Presseschau: Nabelschnurklemmen, Hörspiele und Jungunternehmer

Gestrickte oder gehäkelte Nabelschnurklemmen

Ärzte warnen vor selbstgestricken oder gehäkelten Nabelklemmen, wegen einem erhöhten Infektionsrisiko. Dieses entsteht vor allen Dingen darin, dass die gestrickten Nabelschnurklemmen leicht durch Urin oder Fäkalien verschmutzt werden können. Im Gegensatz zu sterilen Silikonklemmen gefährdet dieses Infektionsrisiko Neugeborene.

Diese gestrickten Nabelschnurklemmen scheinen ein richtiger Trend in Australien zu sein, ich persönlich habe davon noch nie gehört?

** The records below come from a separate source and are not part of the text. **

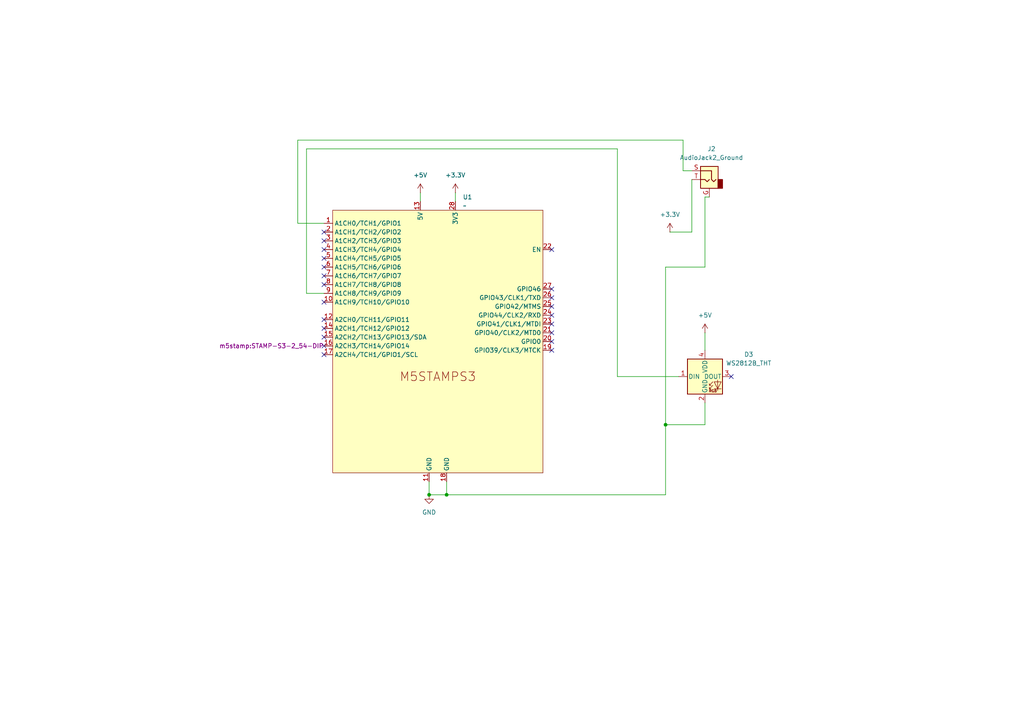
<source format=kicad_sch>
(kicad_sch
	(version 20250114)
	(generator "eeschema")
	(generator_version "9.0")
	(uuid "236085cd-1dc4-4e54-9986-bb234567d56c")
	(paper "A4")
	
	(junction
		(at 124.46 143.51)
		(diameter 0)
		(color 0 0 0 0)
		(uuid "2f45ba1e-5824-470e-9c68-84e52bb6f3bb")
	)
	(junction
		(at 129.54 143.51)
		(diameter 0)
		(color 0 0 0 0)
		(uuid "39276f75-cab4-499e-9cf6-45fe4ef2032a")
	)
	(junction
		(at 193.04 123.19)
		(diameter 0)
		(color 0 0 0 0)
		(uuid "4dd921fe-fe8e-46ee-9548-c7b542aee1ab")
	)
	(no_connect
		(at 160.02 99.06)
		(uuid "014c0d72-2c20-46d5-9f4e-e9a8de9da7bc")
	)
	(no_connect
		(at 93.98 77.47)
		(uuid "11e942e5-2830-47a6-898d-61d58eae0712")
	)
	(no_connect
		(at 93.98 72.39)
		(uuid "1ac92f29-becb-441c-bfcb-8643f0e1d312")
	)
	(no_connect
		(at 93.98 67.31)
		(uuid "2f8a9594-fdce-4f40-b028-565033a260cf")
	)
	(no_connect
		(at 160.02 91.44)
		(uuid "301de3c3-8a3d-481e-8a22-49ea3e08bdf7")
	)
	(no_connect
		(at 160.02 101.6)
		(uuid "31d01ac2-4f04-4c1c-8e8d-233b2587bd0a")
	)
	(no_connect
		(at 93.98 80.01)
		(uuid "343ff58d-421d-4345-9646-564afbce000e")
	)
	(no_connect
		(at 93.98 97.79)
		(uuid "35fa2f52-f280-4d73-afd0-6d51898e186d")
	)
	(no_connect
		(at 93.98 82.55)
		(uuid "3debc446-f07f-407e-a701-bd070464906c")
	)
	(no_connect
		(at 160.02 86.36)
		(uuid "45a38606-92ca-45a3-987d-a379028d4ebe")
	)
	(no_connect
		(at 93.98 87.63)
		(uuid "5637e976-1df2-4907-9b74-0f3255b1e1bc")
	)
	(no_connect
		(at 160.02 83.82)
		(uuid "60b6a8fb-9c9c-4e45-9574-018a1d91a6d5")
	)
	(no_connect
		(at 93.98 95.25)
		(uuid "7f00b0c3-99a6-4a83-bd66-18863bdc99b2")
	)
	(no_connect
		(at 160.02 96.52)
		(uuid "8309ac93-ca1b-4cd5-8045-819433b71c59")
	)
	(no_connect
		(at 93.98 92.71)
		(uuid "9bc15d0d-2ad5-4428-ae6f-8250a3b4180c")
	)
	(no_connect
		(at 93.98 74.93)
		(uuid "9d9bdd41-7094-4412-a19e-f31d7f7cdc67")
	)
	(no_connect
		(at 93.98 100.33)
		(uuid "a3c5c026-5658-48a5-a8c8-c739deee4bb6")
	)
	(no_connect
		(at 160.02 88.9)
		(uuid "b37e53de-0e52-488c-895d-2be4c2dfbc51")
	)
	(no_connect
		(at 160.02 72.39)
		(uuid "c340a41b-d36e-4137-ac96-93c310ffb903")
	)
	(no_connect
		(at 93.98 102.87)
		(uuid "c517d4f0-4ef2-4ec8-ae2f-a01a57b3fc28")
	)
	(no_connect
		(at 212.09 109.22)
		(uuid "db9c03ee-2630-4ad2-89cb-c385beab4610")
	)
	(no_connect
		(at 160.02 93.98)
		(uuid "e62f3844-9d11-4904-9e3a-7b62615dc3db")
	)
	(no_connect
		(at 93.98 69.85)
		(uuid "f9edd8dd-7724-4aa2-a324-56d38bef7505")
	)
	(wire
		(pts
			(xy 193.04 123.19) (xy 204.47 123.19)
		)
		(stroke
			(width 0)
			(type default)
		)
		(uuid "07d2f711-1c13-466a-b72e-85bf2c5b6e12")
	)
	(wire
		(pts
			(xy 179.07 43.18) (xy 179.07 109.22)
		)
		(stroke
			(width 0)
			(type default)
		)
		(uuid "1da82f03-f9aa-4e42-8a89-05fe3f010313")
	)
	(wire
		(pts
			(xy 198.12 40.64) (xy 198.12 49.53)
		)
		(stroke
			(width 0)
			(type default)
		)
		(uuid "32af8d14-f37f-4592-8ba6-cd470f31b759")
	)
	(wire
		(pts
			(xy 204.47 57.15) (xy 205.74 57.15)
		)
		(stroke
			(width 0)
			(type default)
		)
		(uuid "397d05cc-d94c-4f87-a771-628f7497d152")
	)
	(wire
		(pts
			(xy 193.04 123.19) (xy 193.04 143.51)
		)
		(stroke
			(width 0)
			(type default)
		)
		(uuid "55c1bb39-72f1-4246-998f-ac1a525f87ae")
	)
	(wire
		(pts
			(xy 132.08 58.42) (xy 132.08 55.88)
		)
		(stroke
			(width 0)
			(type default)
		)
		(uuid "62263a40-0271-4f4a-bc40-9dd9854cb2c2")
	)
	(wire
		(pts
			(xy 86.36 40.64) (xy 198.12 40.64)
		)
		(stroke
			(width 0)
			(type default)
		)
		(uuid "789684ec-e745-479c-a1aa-b9de5144a33b")
	)
	(wire
		(pts
			(xy 88.9 43.18) (xy 88.9 85.09)
		)
		(stroke
			(width 0)
			(type default)
		)
		(uuid "9f41be0c-bbe1-4f77-a7fd-97cd8415a32c")
	)
	(wire
		(pts
			(xy 204.47 116.84) (xy 204.47 123.19)
		)
		(stroke
			(width 0)
			(type default)
		)
		(uuid "a2dd80b9-568a-461f-8116-a7bb2efa448a")
	)
	(wire
		(pts
			(xy 204.47 77.47) (xy 193.04 77.47)
		)
		(stroke
			(width 0)
			(type default)
		)
		(uuid "ae2e5dc7-b715-4256-9f54-503460c1e1df")
	)
	(wire
		(pts
			(xy 194.31 67.31) (xy 200.66 67.31)
		)
		(stroke
			(width 0)
			(type default)
		)
		(uuid "b7920c93-413d-413d-9db5-559b26905dbb")
	)
	(wire
		(pts
			(xy 93.98 64.77) (xy 86.36 64.77)
		)
		(stroke
			(width 0)
			(type default)
		)
		(uuid "bcab22be-8ed9-4d38-a824-bae2c23f2fdb")
	)
	(wire
		(pts
			(xy 204.47 96.52) (xy 204.47 101.6)
		)
		(stroke
			(width 0)
			(type default)
		)
		(uuid "c0fcfef8-379f-4f18-ae7d-2becc13d9fd6")
	)
	(wire
		(pts
			(xy 129.54 143.51) (xy 193.04 143.51)
		)
		(stroke
			(width 0)
			(type default)
		)
		(uuid "c5c7551b-bce1-482a-a91f-72240ef90165")
	)
	(wire
		(pts
			(xy 204.47 57.15) (xy 204.47 77.47)
		)
		(stroke
			(width 0)
			(type default)
		)
		(uuid "c7bd7f00-4fbb-4baf-be9d-192f3026e3a2")
	)
	(wire
		(pts
			(xy 129.54 143.51) (xy 124.46 143.51)
		)
		(stroke
			(width 0)
			(type default)
		)
		(uuid "d1128b01-4851-47b4-920b-816f6a283dcb")
	)
	(wire
		(pts
			(xy 86.36 64.77) (xy 86.36 40.64)
		)
		(stroke
			(width 0)
			(type default)
		)
		(uuid "ddb75c94-939c-4dca-ae70-b01bd651b17e")
	)
	(wire
		(pts
			(xy 121.92 55.88) (xy 121.92 58.42)
		)
		(stroke
			(width 0)
			(type default)
		)
		(uuid "e090b13a-15ca-4fbe-b04f-067a3444ade3")
	)
	(wire
		(pts
			(xy 93.98 85.09) (xy 88.9 85.09)
		)
		(stroke
			(width 0)
			(type default)
		)
		(uuid "e4d91406-e9e8-43bd-8c6d-013eb400aadc")
	)
	(wire
		(pts
			(xy 200.66 67.31) (xy 200.66 52.07)
		)
		(stroke
			(width 0)
			(type default)
		)
		(uuid "e5154dfa-dfcd-4f17-af18-c766c014a692")
	)
	(wire
		(pts
			(xy 198.12 49.53) (xy 200.66 49.53)
		)
		(stroke
			(width 0)
			(type default)
		)
		(uuid "ea245d94-7104-451b-9191-278ddddfeaad")
	)
	(wire
		(pts
			(xy 179.07 109.22) (xy 196.85 109.22)
		)
		(stroke
			(width 0)
			(type default)
		)
		(uuid "ec65697c-f466-4141-b41d-ca2df67f3564")
	)
	(wire
		(pts
			(xy 129.54 139.7) (xy 129.54 143.51)
		)
		(stroke
			(width 0)
			(type default)
		)
		(uuid "f3f8b526-a446-421c-8786-cdc373aadeb0")
	)
	(wire
		(pts
			(xy 88.9 43.18) (xy 179.07 43.18)
		)
		(stroke
			(width 0)
			(type default)
		)
		(uuid "f7f6d3c0-cc9f-4eba-8db9-804ce6fc99a5")
	)
	(wire
		(pts
			(xy 193.04 77.47) (xy 193.04 123.19)
		)
		(stroke
			(width 0)
			(type default)
		)
		(uuid "f9ed3701-ad8f-40d4-86a3-a7b789e4621c")
	)
	(wire
		(pts
			(xy 124.46 139.7) (xy 124.46 143.51)
		)
		(stroke
			(width 0)
			(type default)
		)
		(uuid "fba467a4-352a-4ae3-b95f-e64ab6b0fa6c")
	)
	(symbol
		(lib_id "power:GND")
		(at 124.46 143.51 0)
		(unit 1)
		(exclude_from_sim no)
		(in_bom yes)
		(on_board yes)
		(dnp no)
		(fields_autoplaced yes)
		(uuid "06c5aa96-45f1-42ba-97b0-117cc6ee58c8")
		(property "Reference" "#PWR010"
			(at 124.46 149.86 0)
			(effects
				(font
					(size 1.27 1.27)
				)
				(hide yes)
			)
		)
		(property "Value" "GND"
			(at 124.46 148.59 0)
			(effects
				(font
					(size 1.27 1.27)
				)
			)
		)
		(property "Footprint" ""
			(at 124.46 143.51 0)
			(effects
				(font
					(size 1.27 1.27)
				)
				(hide yes)
			)
		)
		(property "Datasheet" ""
			(at 124.46 143.51 0)
			(effects
				(font
					(size 1.27 1.27)
				)
				(hide yes)
			)
		)
		(property "Description" "Power symbol creates a global label with name \"GND\" , ground"
			(at 124.46 143.51 0)
			(effects
				(font
					(size 1.27 1.27)
				)
				(hide yes)
			)
		)
		(pin "1"
			(uuid "68cf160e-eea4-4710-9950-c2cdd5892fb5")
		)
		(instances
			(project "esphome-pulse"
				(path "/236085cd-1dc4-4e54-9986-bb234567d56c"
					(reference "#PWR010")
					(unit 1)
				)
			)
		)
	)
	(symbol
		(lib_id "power:+5V")
		(at 204.47 96.52 0)
		(unit 1)
		(exclude_from_sim no)
		(in_bom yes)
		(on_board yes)
		(dnp no)
		(fields_autoplaced yes)
		(uuid "28dacfc2-559e-4fc8-9f0f-e8797f7178bf")
		(property "Reference" "#PWR06"
			(at 204.47 100.33 0)
			(effects
				(font
					(size 1.27 1.27)
				)
				(hide yes)
			)
		)
		(property "Value" "+5V"
			(at 204.47 91.44 0)
			(effects
				(font
					(size 1.27 1.27)
				)
			)
		)
		(property "Footprint" ""
			(at 204.47 96.52 0)
			(effects
				(font
					(size 1.27 1.27)
				)
				(hide yes)
			)
		)
		(property "Datasheet" ""
			(at 204.47 96.52 0)
			(effects
				(font
					(size 1.27 1.27)
				)
				(hide yes)
			)
		)
		(property "Description" "Power symbol creates a global label with name \"+5V\""
			(at 204.47 96.52 0)
			(effects
				(font
					(size 1.27 1.27)
				)
				(hide yes)
			)
		)
		(pin "1"
			(uuid "9b037d18-990b-4600-b938-79855afa4788")
		)
		(instances
			(project ""
				(path "/236085cd-1dc4-4e54-9986-bb234567d56c"
					(reference "#PWR06")
					(unit 1)
				)
			)
		)
	)
	(symbol
		(lib_id "power:+3.3V")
		(at 132.08 55.88 0)
		(unit 1)
		(exclude_from_sim no)
		(in_bom yes)
		(on_board yes)
		(dnp no)
		(fields_autoplaced yes)
		(uuid "8ea34547-aaaa-4b48-9602-71651597848c")
		(property "Reference" "#PWR07"
			(at 132.08 59.69 0)
			(effects
				(font
					(size 1.27 1.27)
				)
				(hide yes)
			)
		)
		(property "Value" "+3.3V"
			(at 132.08 50.8 0)
			(effects
				(font
					(size 1.27 1.27)
				)
			)
		)
		(property "Footprint" ""
			(at 132.08 55.88 0)
			(effects
				(font
					(size 1.27 1.27)
				)
				(hide yes)
			)
		)
		(property "Datasheet" ""
			(at 132.08 55.88 0)
			(effects
				(font
					(size 1.27 1.27)
				)
				(hide yes)
			)
		)
		(property "Description" "Power symbol creates a global label with name \"+3.3V\""
			(at 132.08 55.88 0)
			(effects
				(font
					(size 1.27 1.27)
				)
				(hide yes)
			)
		)
		(pin "1"
			(uuid "62fb19ad-bd8b-4cdc-8049-8dd5aba0e610")
		)
		(instances
			(project ""
				(path "/236085cd-1dc4-4e54-9986-bb234567d56c"
					(reference "#PWR07")
					(unit 1)
				)
			)
		)
	)
	(symbol
		(lib_id "power:+5V")
		(at 121.92 55.88 0)
		(unit 1)
		(exclude_from_sim no)
		(in_bom yes)
		(on_board yes)
		(dnp no)
		(fields_autoplaced yes)
		(uuid "c70424dd-d436-43f3-ac08-9417c6d1c31d")
		(property "Reference" "#PWR08"
			(at 121.92 59.69 0)
			(effects
				(font
					(size 1.27 1.27)
				)
				(hide yes)
			)
		)
		(property "Value" "+5V"
			(at 121.92 50.8 0)
			(effects
				(font
					(size 1.27 1.27)
				)
			)
		)
		(property "Footprint" ""
			(at 121.92 55.88 0)
			(effects
				(font
					(size 1.27 1.27)
				)
				(hide yes)
			)
		)
		(property "Datasheet" ""
			(at 121.92 55.88 0)
			(effects
				(font
					(size 1.27 1.27)
				)
				(hide yes)
			)
		)
		(property "Description" "Power symbol creates a global label with name \"+5V\""
			(at 121.92 55.88 0)
			(effects
				(font
					(size 1.27 1.27)
				)
				(hide yes)
			)
		)
		(pin "1"
			(uuid "516a64b7-94a0-43df-88a0-e8f4d2a5c451")
		)
		(instances
			(project "esphome-pulse"
				(path "/236085cd-1dc4-4e54-9986-bb234567d56c"
					(reference "#PWR08")
					(unit 1)
				)
			)
		)
	)
	(symbol
		(lib_id "power:+3.3V")
		(at 194.31 67.31 0)
		(unit 1)
		(exclude_from_sim no)
		(in_bom yes)
		(on_board yes)
		(dnp no)
		(uuid "cafc9101-2cb8-478e-8da0-979d18625b99")
		(property "Reference" "#PWR09"
			(at 194.31 71.12 0)
			(effects
				(font
					(size 1.27 1.27)
				)
				(hide yes)
			)
		)
		(property "Value" "+3.3V"
			(at 194.31 62.23 0)
			(effects
				(font
					(size 1.27 1.27)
				)
			)
		)
		(property "Footprint" ""
			(at 194.31 67.31 0)
			(effects
				(font
					(size 1.27 1.27)
				)
				(hide yes)
			)
		)
		(property "Datasheet" ""
			(at 194.31 67.31 0)
			(effects
				(font
					(size 1.27 1.27)
				)
				(hide yes)
			)
		)
		(property "Description" "Power symbol creates a global label with name \"+3.3V\""
			(at 194.31 67.31 0)
			(effects
				(font
					(size 1.27 1.27)
				)
				(hide yes)
			)
		)
		(pin "1"
			(uuid "d1d70834-9cee-459c-8c33-4c419a5cf580")
		)
		(instances
			(project "esphome-pulse"
				(path "/236085cd-1dc4-4e54-9986-bb234567d56c"
					(reference "#PWR09")
					(unit 1)
				)
			)
		)
	)
	(symbol
		(lib_id "Connector_Audio:AudioJack2_Ground")
		(at 205.74 52.07 0)
		(mirror y)
		(unit 1)
		(exclude_from_sim no)
		(in_bom yes)
		(on_board yes)
		(dnp no)
		(uuid "e39bc262-00a9-4c48-828c-812b26026eff")
		(property "Reference" "J2"
			(at 206.375 43.18 0)
			(effects
				(font
					(size 1.27 1.27)
				)
			)
		)
		(property "Value" "AudioJack2_Ground"
			(at 206.375 45.72 0)
			(effects
				(font
					(size 1.27 1.27)
				)
			)
		)
		(property "Footprint" "Connector_Audio:Jack_3.5mm_CUI_SJ1-3523N_Horizontal"
			(at 205.74 52.07 0)
			(effects
				(font
					(size 1.27 1.27)
				)
				(hide yes)
			)
		)
		(property "Datasheet" "~"
			(at 205.74 52.07 0)
			(effects
				(font
					(size 1.27 1.27)
				)
				(hide yes)
			)
		)
		(property "Description" "Audio Jack, 2 Poles (Mono / TS), Grounded Sleeve"
			(at 205.74 52.07 0)
			(effects
				(font
					(size 1.27 1.27)
				)
				(hide yes)
			)
		)
		(pin "G"
			(uuid "0ee0695d-06c7-42b0-a612-8e6812392926")
		)
		(pin "T"
			(uuid "02c15458-7e40-45d6-b8dd-d954c9128e9c")
		)
		(pin "S"
			(uuid "02207956-9177-45ce-8506-3f77ca314ada")
		)
		(instances
			(project ""
				(path "/236085cd-1dc4-4e54-9986-bb234567d56c"
					(reference "J2")
					(unit 1)
				)
			)
		)
	)
	(symbol
		(lib_id "LED:NeoPixel_THT")
		(at 204.47 109.22 0)
		(unit 1)
		(exclude_from_sim no)
		(in_bom yes)
		(on_board yes)
		(dnp no)
		(fields_autoplaced yes)
		(uuid "e540cc1d-15db-4a06-ad72-ccad91007073")
		(property "Reference" "D3"
			(at 217.17 102.7998 0)
			(effects
				(font
					(size 1.27 1.27)
				)
			)
		)
		(property "Value" "WS2812B_THT"
			(at 217.17 105.3398 0)
			(effects
				(font
					(size 1.27 1.27)
				)
			)
		)
		(property "Footprint" "LED_THT:LED_D5.0mm-4_RGB_Staggered_Pins"
			(at 205.74 116.84 0)
			(effects
				(font
					(size 1.27 1.27)
				)
				(justify left top)
				(hide yes)
			)
		)
		(property "Datasheet" ""
			(at 207.01 118.745 0)
			(effects
				(font
					(size 1.27 1.27)
				)
				(justify left top)
				(hide yes)
			)
		)
		(property "Description" "RGB LED with integrated controller, 5mm/8mm LED package"
			(at 204.47 109.22 0)
			(effects
				(font
					(size 1.27 1.27)
				)
				(hide yes)
			)
		)
		(pin "2"
			(uuid "c7568f09-73a1-46bb-a32a-2bafabe25df9")
		)
		(pin "3"
			(uuid "d0b6cd98-121c-42ae-82c3-21f3861206a3")
		)
		(pin "4"
			(uuid "55ebf798-b9ea-469b-8963-381ae4eed826")
		)
		(pin "1"
			(uuid "1310aecc-922b-4be5-8e23-61e2becb4fb1")
		)
		(instances
			(project ""
				(path "/236085cd-1dc4-4e54-9986-bb234567d56c"
					(reference "D3")
					(unit 1)
				)
			)
		)
	)
	(symbol
		(lib_id "m5stamp:M5STAMPS3")
		(at 127 97.79 0)
		(unit 1)
		(exclude_from_sim no)
		(in_bom yes)
		(on_board yes)
		(dnp no)
		(fields_autoplaced yes)
		(uuid "f04d4555-be04-4384-acfd-833fc1629be1")
		(property "Reference" "U1"
			(at 134.2233 57.15 0)
			(effects
				(font
					(size 1.27 1.27)
				)
				(justify left)
			)
		)
		(property "Value" "~"
			(at 134.2233 59.69 0)
			(effects
				(font
					(size 1.27 1.27)
				)
				(justify left)
			)
		)
		(property "Footprint" "m5stamp:STAMP-S3-2_54-DIP"
			(at 78.74 100.33 0)
			(effects
				(font
					(size 1.27 1.27)
				)
			)
		)
		(property "Datasheet" ""
			(at 78.74 100.33 0)
			(effects
				(font
					(size 1.27 1.27)
				)
				(hide yes)
			)
		)
		(property "Description" ""
			(at 127 97.79 0)
			(effects
				(font
					(size 1.27 1.27)
				)
				(hide yes)
			)
		)
		(pin "24"
			(uuid "1e5b5f96-c4d0-4a97-824b-50aa6f74c1e1")
		)
		(pin "7"
			(uuid "7482c401-74bf-4a85-af38-c98fc162e8a9")
		)
		(pin "23"
			(uuid "d8a4f7dd-68e3-44a8-9be2-55ab64e0103a")
		)
		(pin "18"
			(uuid "4f69a126-3e88-4f3c-96e6-2c140e2208c0")
		)
		(pin "13"
			(uuid "7f83edf9-3a81-4bd6-b33c-e7e239e8ade8")
		)
		(pin "8"
			(uuid "e710e70d-fca3-48ff-950c-184fe174edf8")
		)
		(pin "20"
			(uuid "ed9b90cf-5b90-4162-8eae-f000be06124a")
		)
		(pin "22"
			(uuid "c1384155-68d6-4ab4-8287-4be9a21ba425")
		)
		(pin "27"
			(uuid "f90d7684-7234-4722-b1d3-d19a38c967f0")
		)
		(pin "16"
			(uuid "4785d4a3-4bac-4343-9bc2-44dfa57dce57")
		)
		(pin "2"
			(uuid "ecca5c86-e10b-4a9f-b736-58292c792758")
		)
		(pin "21"
			(uuid "8776329f-7482-46cf-8033-ec1e3c0c4dfd")
		)
		(pin "11"
			(uuid "9d3baa49-d322-46ed-8e5e-bab9e5e2358d")
		)
		(pin "28"
			(uuid "a0f01d34-e849-4def-b5a6-196457403d75")
		)
		(pin "3"
			(uuid "89579226-d4c0-4678-afd1-847d4767a51a")
		)
		(pin "6"
			(uuid "55c4a697-da94-400e-9613-5716b57b90ec")
		)
		(pin "14"
			(uuid "dfc9fd43-6200-4c56-9233-8d66d0d12fb1")
		)
		(pin "15"
			(uuid "a3a35465-be06-45b4-b4a5-8718a179421e")
		)
		(pin "10"
			(uuid "c8b0a3ce-3d85-47da-98ea-c0222b451e38")
		)
		(pin "25"
			(uuid "42f9a773-8eda-4c3f-b031-41971f764aab")
		)
		(pin "17"
			(uuid "b1200a6c-c687-4d4b-9e0c-d5ba7aaab6f1")
		)
		(pin "9"
			(uuid "610cb438-7cca-4464-ba30-bbffd6b604cb")
		)
		(pin "1"
			(uuid "02db7357-f808-40de-91a9-08c716b5e0e6")
		)
		(pin "5"
			(uuid "0b403a8b-1e22-44c8-8352-f2270249405b")
		)
		(pin "4"
			(uuid "4927c3ab-9be7-4bd5-95b9-66486a5d2e17")
		)
		(pin "12"
			(uuid "4b5e5e50-23a8-4df5-8241-b88985b973b4")
		)
		(pin "26"
			(uuid "e32c298a-baff-4a83-8bbf-948d4863fb73")
		)
		(pin "19"
			(uuid "b73e3304-86a3-4d2a-b4fc-26427c7d5eda")
		)
		(instances
			(project ""
				(path "/236085cd-1dc4-4e54-9986-bb234567d56c"
					(reference "U1")
					(unit 1)
				)
			)
		)
	)
	(sheet_instances
		(path "/"
			(page "1")
		)
	)
	(embedded_fonts no)
)

</source>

Quelle: Having a baby? Doctors warn against ‘dangerous fashion fad’ of knitted umbilical ties

Stricken vs Online

Für mich persönlich ist Stricken ja kein Widerspruch zum Online-Sein, aber es hilft einfach dabei sich eine Weile in Ruhe hinzusetzen, zu entspannen und die Hände zu beschäftigen. Und genau dieses „Hände beschäftigen“ hält viele davon ab ihre Zeit damit zu verbringen E-Mails zu checken, zu schauen was auf Facebook los ist etc. Und gleichzeitig eröffnet einem das Stricken den Zugang zu anderen Tätigkeiten, wie z. B. Hörspiele hören — was ich ja sehr gerne mache 😉

Quelle: How Knitting Saved Me from Digital Overload

Jungunternehmer belebt Näherei

Ein junger Modedesigner übernimmt eine Näherei und setzt sich für Regionalität und faire Löhne ein. Ein Mut-machender Bericht, der mich an manomama erinnert.